Dataset entries:
<<<<
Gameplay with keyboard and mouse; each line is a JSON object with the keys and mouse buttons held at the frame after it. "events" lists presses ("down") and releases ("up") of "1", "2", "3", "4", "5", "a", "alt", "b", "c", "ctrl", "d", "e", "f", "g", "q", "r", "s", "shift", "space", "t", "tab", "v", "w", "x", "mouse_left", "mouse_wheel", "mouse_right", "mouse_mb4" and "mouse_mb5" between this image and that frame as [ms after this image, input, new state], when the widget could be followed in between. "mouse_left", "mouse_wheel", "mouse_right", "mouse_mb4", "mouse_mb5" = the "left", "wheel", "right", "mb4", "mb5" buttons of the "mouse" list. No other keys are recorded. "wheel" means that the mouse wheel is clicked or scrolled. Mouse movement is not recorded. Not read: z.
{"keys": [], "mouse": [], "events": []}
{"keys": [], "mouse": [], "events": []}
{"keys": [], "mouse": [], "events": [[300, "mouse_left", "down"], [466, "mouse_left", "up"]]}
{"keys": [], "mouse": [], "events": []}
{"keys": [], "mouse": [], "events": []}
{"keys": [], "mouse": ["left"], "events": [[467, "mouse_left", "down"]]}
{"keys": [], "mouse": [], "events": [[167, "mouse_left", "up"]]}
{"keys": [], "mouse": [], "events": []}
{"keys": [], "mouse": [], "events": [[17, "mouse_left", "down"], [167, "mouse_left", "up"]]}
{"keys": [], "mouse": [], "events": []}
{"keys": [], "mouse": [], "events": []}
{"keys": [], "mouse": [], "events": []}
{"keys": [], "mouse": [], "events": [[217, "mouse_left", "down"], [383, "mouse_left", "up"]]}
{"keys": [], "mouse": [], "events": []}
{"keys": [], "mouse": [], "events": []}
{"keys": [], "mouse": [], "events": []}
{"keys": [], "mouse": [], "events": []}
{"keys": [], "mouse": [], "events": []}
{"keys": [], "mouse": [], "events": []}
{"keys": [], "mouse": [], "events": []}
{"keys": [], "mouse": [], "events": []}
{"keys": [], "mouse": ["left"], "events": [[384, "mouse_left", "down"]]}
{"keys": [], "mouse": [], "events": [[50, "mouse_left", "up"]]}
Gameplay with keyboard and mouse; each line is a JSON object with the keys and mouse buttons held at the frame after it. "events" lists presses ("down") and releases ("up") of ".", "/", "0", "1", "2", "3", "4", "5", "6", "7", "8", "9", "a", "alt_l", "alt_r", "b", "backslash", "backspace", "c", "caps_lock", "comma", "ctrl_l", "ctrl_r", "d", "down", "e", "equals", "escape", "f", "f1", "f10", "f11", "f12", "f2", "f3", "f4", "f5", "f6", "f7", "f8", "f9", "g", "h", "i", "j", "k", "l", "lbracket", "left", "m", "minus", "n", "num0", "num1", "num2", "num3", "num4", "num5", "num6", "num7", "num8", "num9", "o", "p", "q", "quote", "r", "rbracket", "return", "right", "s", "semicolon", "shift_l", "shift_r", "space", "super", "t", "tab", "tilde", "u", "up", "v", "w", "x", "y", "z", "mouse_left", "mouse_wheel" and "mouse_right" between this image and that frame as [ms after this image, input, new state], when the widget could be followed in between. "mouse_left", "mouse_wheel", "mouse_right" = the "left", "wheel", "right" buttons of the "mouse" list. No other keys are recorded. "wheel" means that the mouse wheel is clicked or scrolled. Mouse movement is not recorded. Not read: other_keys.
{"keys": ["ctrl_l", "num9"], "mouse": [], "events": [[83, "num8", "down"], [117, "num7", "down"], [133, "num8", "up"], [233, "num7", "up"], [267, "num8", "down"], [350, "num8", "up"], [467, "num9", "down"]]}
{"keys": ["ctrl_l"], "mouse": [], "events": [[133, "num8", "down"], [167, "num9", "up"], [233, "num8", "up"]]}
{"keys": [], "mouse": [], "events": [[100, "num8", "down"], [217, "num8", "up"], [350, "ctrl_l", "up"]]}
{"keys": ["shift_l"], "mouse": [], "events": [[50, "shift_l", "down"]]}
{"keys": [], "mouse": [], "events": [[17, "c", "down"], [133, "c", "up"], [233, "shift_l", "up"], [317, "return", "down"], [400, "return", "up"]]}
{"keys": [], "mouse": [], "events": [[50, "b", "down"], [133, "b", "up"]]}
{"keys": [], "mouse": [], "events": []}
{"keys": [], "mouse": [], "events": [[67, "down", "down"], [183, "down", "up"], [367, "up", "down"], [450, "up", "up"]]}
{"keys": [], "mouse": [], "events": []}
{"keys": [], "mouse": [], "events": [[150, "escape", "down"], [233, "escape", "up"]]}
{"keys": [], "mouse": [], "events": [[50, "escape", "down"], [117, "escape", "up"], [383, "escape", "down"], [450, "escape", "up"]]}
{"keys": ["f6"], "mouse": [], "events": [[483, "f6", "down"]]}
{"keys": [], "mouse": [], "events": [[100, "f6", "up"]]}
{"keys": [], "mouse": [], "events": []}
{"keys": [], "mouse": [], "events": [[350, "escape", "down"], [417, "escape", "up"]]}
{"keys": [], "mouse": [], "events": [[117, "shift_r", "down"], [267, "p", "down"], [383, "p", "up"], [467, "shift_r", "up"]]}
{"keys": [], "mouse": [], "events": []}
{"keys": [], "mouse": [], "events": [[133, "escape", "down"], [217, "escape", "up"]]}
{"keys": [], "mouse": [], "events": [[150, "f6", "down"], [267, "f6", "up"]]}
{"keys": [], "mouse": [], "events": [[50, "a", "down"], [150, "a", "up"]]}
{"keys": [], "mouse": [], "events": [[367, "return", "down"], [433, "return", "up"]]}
>>>>
To do - The lines that mention the word "return" should be pulled from the records above.

Task solution -
Gameplay with keyboard and mouse; each line is a JSON object with the keys and mouse buttons held at the frame after it. "events" lists presses ("down") and releases ("up") of ".", "/", "0", "1", "2", "3", "4", "5", "6", "7", "8", "9", "a", "alt_l", "alt_r", "b", "backslash", "backspace", "c", "caps_lock", "comma", "ctrl_l", "ctrl_r", "d", "down", "e", "equals", "escape", "f", "f1", "f10", "f11", "f12", "f2", "f3", "f4", "f5", "f6", "f7", "f8", "f9", "g", "h", "i", "j", "k", "l", "lbracket", "left", "m", "minus", "n", "num0", "num1", "num2", "num3", "num4", "num5", "num6", "num7", "num8", "num9", "o", "p", "q", "quote", "r", "rbracket", "return", "right", "s", "semicolon", "shift_l", "shift_r", "space", "super", "t", "tab", "tilde", "u", "up", "v", "w", "x", "y", "z", "mouse_left", "mouse_wheel" and "mouse_right" between this image and that frame as [ms after this image, input, new state], when the widget could be followed in between. "mouse_left", "mouse_wheel", "mouse_right" = the "left", "wheel", "right" buttons of the "mouse" list. No other keys are recorded. "wheel" means that the mouse wheel is clicked or scrolled. Mouse movement is not recorded. Not read: other_keys.
{"keys": [], "mouse": [], "events": [[17, "c", "down"], [133, "c", "up"], [233, "shift_l", "up"], [317, "return", "down"], [400, "return", "up"]]}
{"keys": [], "mouse": [], "events": [[367, "return", "down"], [433, "return", "up"]]}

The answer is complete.